Emergent Topological Universality and Marginal Replica Symmetry Breaking in Gauge-Correlated Spin Glasses

TL;DR

This paper reveals that gauge constraints in 2D Nishimori spin glasses lead to a new universality class with topological features, causing an infinite-order BKT transition and a novel spin-glass phase.

Contribution

It introduces a theoretical framework linking gauge constraints to topological universality and validates it with large-scale tensor network simulations.

Findings

Finite-temperature critical transitions in 2D defy traditional lower critical dimension.

Emergent topology induces a marginal operator, leading to an infinite-order BKT transition.

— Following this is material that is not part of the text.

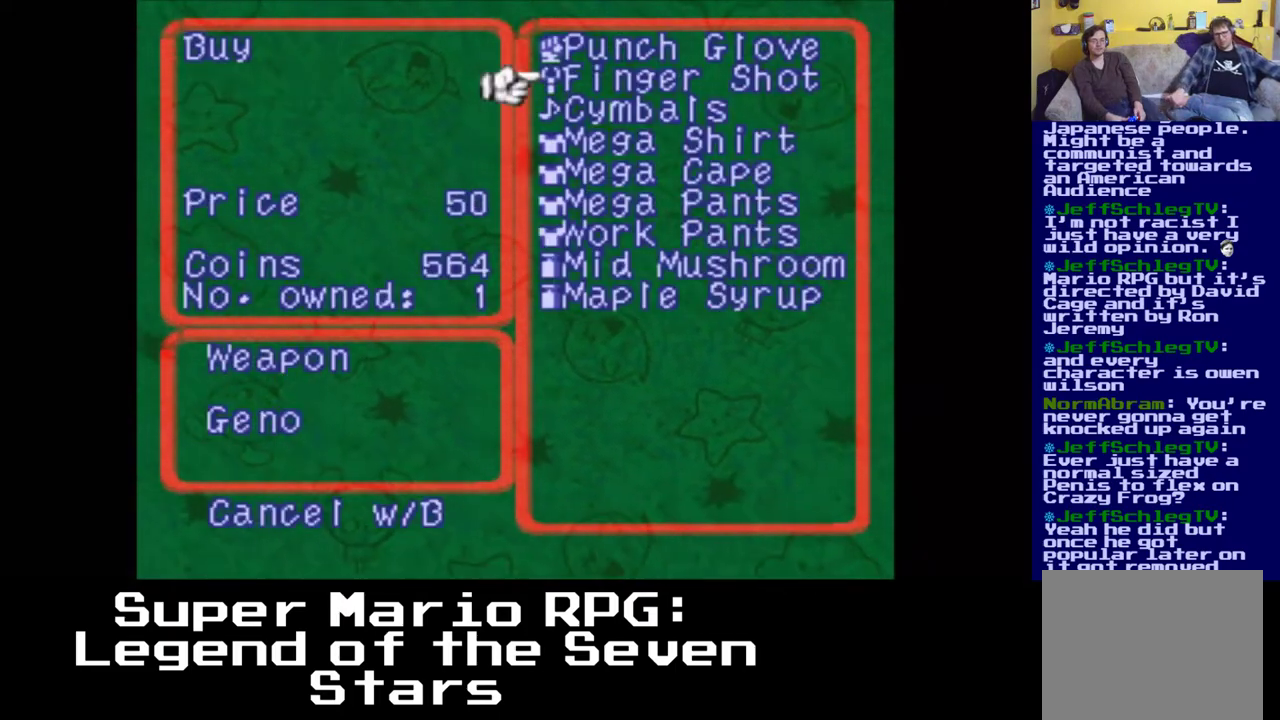
{"dt_ms": 500, "buttons": ["DPAD_DOWN"], "events": [[300, "DPAD_DOWN", "up"], [383, "DPAD_DOWN", "down"]]}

Validation of topological scaling and identification of a distinct spin-glass phase.

Abstract

Recent tensor-network samplings of modified Nishimori spin glasses have revealed robust finite-temperature critical transitions in two dimensions, defying the standard Edwards-Anderson lower critical dimension boundary ($d_{l}\approx2.5$). We present a theoretical framework demonstrating that the discrete $Z_{2}$ gauge constraints utilized to bypass Monte Carlo kinetic traps fundamentally alter the system's universality class. By mapping the algorithmic disorder distribution to the 2D Ising Conformal Field Theory (CFT), we prove the emergent spatial variance generates a fractional momentum operator that drives the dynamic upper critical dimension to zero ($d_{u}\rightarrow0$). This marginal topology dynamically suppresses the replica-coupling vertices, yielding an infinite-order Berezinskii-Kosterlitz-Thouless (BKT) transition and a non-integrable replicon divergence that predicts a massive instability toward 1-step Replica Symmetry Breaking (1-RSB). Leveraging a spectral Corner Transfer Matrix Renormalization Group (CTMRG) architecture up to macroscopic scales ($L=1024$), we quantitatively validate the topological scaling argument $\mathcal{G}((T-T_{c})\ln(L/L_{0}))$. By isolating the continuum field theory from microscopic lattice artifacts, we recover the fundamental lattice metric $L_{0}\approx 0.94$, unequivocally confirming the existence of a distinct, topologically driven spin-glass phase.